* TESTO DELL'ESERCIZIO:
Il genere horror ci ha abituato a fenomeni commerciali, pellicole che a fronte di un budget super risicato riescono a trionfare al botteghino decuplicando l’investimento iniziale. Ultimo caso di questa tradizione hollywoodiana è Scappa – Get Out, scritto e diretto da Jordan Peele.

L’incipit della storia è il seguente: Chris (Daniel Kaluuya), giovane fotografo afroamericano, viene invitato dalla ragazza Rose (Allison Williams) per un fine settimana a casa della sua famiglia. Il ragazzo è preoccupato per l’occasione, soprattutto perché i genitori di lei non sono stati avvisati del colore della sua pelle. L’esitazione iniziale viene superata grazie alle rassicurazioni di Rose: la famiglia è liberale, ha sempre votato Obama e l’avrebbe votato anche una terza volta se fosse stato possibile. Il giovane decide quindi di partire, ma capisce che il razzismo può assumere sembianze ancora più spaventose del previsto.

Proprio il problema razziale è il tema centrale della pellicola che, più di un thriller con scarse venature horror, assume le sembianze di un film di denuncia, proclamata con sarcasmo e ironia graffiante. Jordan Peele, regista e autore della sceneggiatura, mostra allo spettatore una realtà semi rovesciata dove i bianchi riconoscono la superiorità genetica degli afroamericani e la stimano a tal punto da diventare ancora più razzisti. Una situazione grottesca che poteva essere adatta a una commedia satirica, ma che invece è stata sfruttata per creare tensione.

Ottime le interpretazione degli attori, con particolare riguardo a Daniel Kaluuya (giovane veterano del piccolo schermo ma qui al primo ruolo da protagonista per il cinema), Betty Gabriel e Caleb Landry Jones che offrono allo spettatore una gamma impressionante di emozioni rendendo vivida la stranezza della situazione e l’inquietudine generata da essa.

* ATTIVITÀ RICHIESTA A:
Rispondi alle seguenti domande sulla recensione di Scappa – Get Out:
(i) Che mestiere fa Chris?
(ii) Chi ha scritto e diretto il film?
(iii) Quale attore interpreta qui il suo primo ruolo da protagonista per il cinema?
* ATTIVITÀ RICHIESTA B: Prosegui la recensione di Scappa – Get Out a partire dopo l'ultima frase riportata.

Voci di dati salvate
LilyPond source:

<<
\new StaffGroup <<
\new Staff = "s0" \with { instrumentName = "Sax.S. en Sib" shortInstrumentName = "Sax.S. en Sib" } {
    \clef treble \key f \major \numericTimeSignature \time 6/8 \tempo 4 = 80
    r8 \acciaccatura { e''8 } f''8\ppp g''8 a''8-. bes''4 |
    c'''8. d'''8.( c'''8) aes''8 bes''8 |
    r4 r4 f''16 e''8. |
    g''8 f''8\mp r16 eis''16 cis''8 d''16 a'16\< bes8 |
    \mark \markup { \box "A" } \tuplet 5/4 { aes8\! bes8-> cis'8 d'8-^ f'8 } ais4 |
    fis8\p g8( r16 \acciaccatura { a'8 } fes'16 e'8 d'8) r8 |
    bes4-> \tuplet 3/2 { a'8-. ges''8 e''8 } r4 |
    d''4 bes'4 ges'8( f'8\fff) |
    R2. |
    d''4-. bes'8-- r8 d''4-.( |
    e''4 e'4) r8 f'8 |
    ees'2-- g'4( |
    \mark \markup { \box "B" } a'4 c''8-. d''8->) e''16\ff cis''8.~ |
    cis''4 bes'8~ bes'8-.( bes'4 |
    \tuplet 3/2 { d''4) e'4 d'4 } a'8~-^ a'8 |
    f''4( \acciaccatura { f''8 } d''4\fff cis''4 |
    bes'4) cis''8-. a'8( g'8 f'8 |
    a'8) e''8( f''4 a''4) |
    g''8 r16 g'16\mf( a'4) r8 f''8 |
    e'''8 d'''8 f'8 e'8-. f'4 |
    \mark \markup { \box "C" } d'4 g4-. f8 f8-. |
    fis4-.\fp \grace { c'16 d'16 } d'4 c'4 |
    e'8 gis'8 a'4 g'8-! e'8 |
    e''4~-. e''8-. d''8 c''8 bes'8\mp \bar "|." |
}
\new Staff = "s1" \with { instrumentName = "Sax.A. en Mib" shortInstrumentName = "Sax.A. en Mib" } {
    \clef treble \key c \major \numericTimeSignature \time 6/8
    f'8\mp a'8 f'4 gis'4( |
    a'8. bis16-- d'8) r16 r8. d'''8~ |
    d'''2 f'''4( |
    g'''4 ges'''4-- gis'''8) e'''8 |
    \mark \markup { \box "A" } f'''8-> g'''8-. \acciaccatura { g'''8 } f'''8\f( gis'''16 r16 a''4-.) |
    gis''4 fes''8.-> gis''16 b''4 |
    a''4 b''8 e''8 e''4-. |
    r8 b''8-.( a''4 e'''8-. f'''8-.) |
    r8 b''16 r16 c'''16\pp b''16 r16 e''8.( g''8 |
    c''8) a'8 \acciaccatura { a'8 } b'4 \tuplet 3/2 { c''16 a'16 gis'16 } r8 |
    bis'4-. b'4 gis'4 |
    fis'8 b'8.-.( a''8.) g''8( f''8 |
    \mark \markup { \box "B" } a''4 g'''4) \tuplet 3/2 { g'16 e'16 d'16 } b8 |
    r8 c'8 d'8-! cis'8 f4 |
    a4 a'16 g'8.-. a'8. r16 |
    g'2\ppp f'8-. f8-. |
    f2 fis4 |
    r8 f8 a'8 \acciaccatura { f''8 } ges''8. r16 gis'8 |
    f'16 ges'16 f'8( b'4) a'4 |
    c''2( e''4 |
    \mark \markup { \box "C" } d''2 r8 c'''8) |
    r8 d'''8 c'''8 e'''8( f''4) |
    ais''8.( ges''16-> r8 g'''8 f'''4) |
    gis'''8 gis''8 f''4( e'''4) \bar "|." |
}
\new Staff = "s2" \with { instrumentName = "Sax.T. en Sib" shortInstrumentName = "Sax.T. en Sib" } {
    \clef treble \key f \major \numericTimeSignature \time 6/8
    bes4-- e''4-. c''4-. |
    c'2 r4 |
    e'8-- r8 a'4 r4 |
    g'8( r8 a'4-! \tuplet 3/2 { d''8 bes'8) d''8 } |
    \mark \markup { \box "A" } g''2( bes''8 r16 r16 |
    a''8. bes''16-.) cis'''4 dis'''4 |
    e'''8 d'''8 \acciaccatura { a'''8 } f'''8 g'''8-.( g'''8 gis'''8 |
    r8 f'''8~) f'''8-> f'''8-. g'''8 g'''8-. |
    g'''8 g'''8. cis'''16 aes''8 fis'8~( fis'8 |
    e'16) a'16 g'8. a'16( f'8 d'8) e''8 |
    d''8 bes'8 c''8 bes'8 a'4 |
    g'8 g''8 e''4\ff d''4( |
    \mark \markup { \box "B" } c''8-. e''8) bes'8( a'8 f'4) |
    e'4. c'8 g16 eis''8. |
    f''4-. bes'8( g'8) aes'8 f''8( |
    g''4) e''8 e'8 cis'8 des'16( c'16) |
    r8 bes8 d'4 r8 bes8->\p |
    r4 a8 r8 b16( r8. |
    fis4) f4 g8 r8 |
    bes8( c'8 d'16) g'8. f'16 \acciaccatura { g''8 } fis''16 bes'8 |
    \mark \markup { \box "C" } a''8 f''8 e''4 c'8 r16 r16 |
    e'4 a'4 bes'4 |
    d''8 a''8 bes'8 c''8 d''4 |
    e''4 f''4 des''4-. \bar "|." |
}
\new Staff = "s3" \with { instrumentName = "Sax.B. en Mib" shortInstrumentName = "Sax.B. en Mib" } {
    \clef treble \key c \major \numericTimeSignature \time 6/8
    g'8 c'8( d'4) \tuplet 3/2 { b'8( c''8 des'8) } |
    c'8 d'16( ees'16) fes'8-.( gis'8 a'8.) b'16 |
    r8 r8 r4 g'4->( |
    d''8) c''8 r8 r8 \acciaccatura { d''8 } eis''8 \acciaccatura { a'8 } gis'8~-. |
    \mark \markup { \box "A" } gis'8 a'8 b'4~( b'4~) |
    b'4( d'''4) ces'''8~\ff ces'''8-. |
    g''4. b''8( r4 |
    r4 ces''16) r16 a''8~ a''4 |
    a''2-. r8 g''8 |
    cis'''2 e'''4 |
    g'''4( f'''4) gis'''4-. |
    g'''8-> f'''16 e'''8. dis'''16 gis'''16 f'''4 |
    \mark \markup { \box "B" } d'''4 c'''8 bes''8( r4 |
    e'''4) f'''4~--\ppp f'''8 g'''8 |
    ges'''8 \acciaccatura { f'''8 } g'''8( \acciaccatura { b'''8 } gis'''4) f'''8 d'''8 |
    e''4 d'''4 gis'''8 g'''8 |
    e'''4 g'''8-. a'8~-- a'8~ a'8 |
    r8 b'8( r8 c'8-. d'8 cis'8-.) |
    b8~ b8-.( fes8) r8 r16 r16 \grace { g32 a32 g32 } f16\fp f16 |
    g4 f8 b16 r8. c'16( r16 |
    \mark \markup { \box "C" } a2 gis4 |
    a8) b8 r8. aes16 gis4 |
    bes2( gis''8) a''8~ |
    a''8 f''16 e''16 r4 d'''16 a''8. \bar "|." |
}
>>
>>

* RISULTATO ATTIVITÀ A:
(i) È un giovane fotografo afroamericano.
(ii) Jordan Peele.
(iii) Daniel Kaluuya.

* RISULTATO ATTIVITÀ B:
Scappa – Get out è un film godibile, adatto per una serata tra amici, ma al contempo di difficile catalogazione. È strutturato e presentato come un horror, ma gli elementi orrorifici sembrano inseriti a forza, quasi solo per rispettare l’appartenenza al genere. Potrebbe essere considerato un thriller, ma i colpi di scena sono quasi tutti largamente prevedibili e gli intermezzi comici spezzano la tensione e lasciano perplessi. E infine, come detto, c’è la componente critica, che stuzzica il palato del pubblico più alto ma tende a essere ignorata dai mangiatori compulsivi di pop-corn. Il risultato è un film che può, con uguali probabilità, piacere molto o essere dimenticato subito dopo i titoli di coda. L’unico modo per scoprirlo è guardarlo.

Scappa – Get out è arrivato nei cinema italiani lo scorso 18 maggio mentre a partire dal 20 settembre è disponibile in home video distribuito da Universal Pictures. Il blu-ray è caratterizzato da un video in qualità 1080i/p HD Widescreen e da un audio in DTS-HD Master per l’inglese e DTS Digital Surround 5.1 per l’italiano, ed è impreziosito da una vasta galleria di contenuti extra tra cui vanno segnalati il finale alternativo e il documentario “La scoperta degli orrori in Scappa.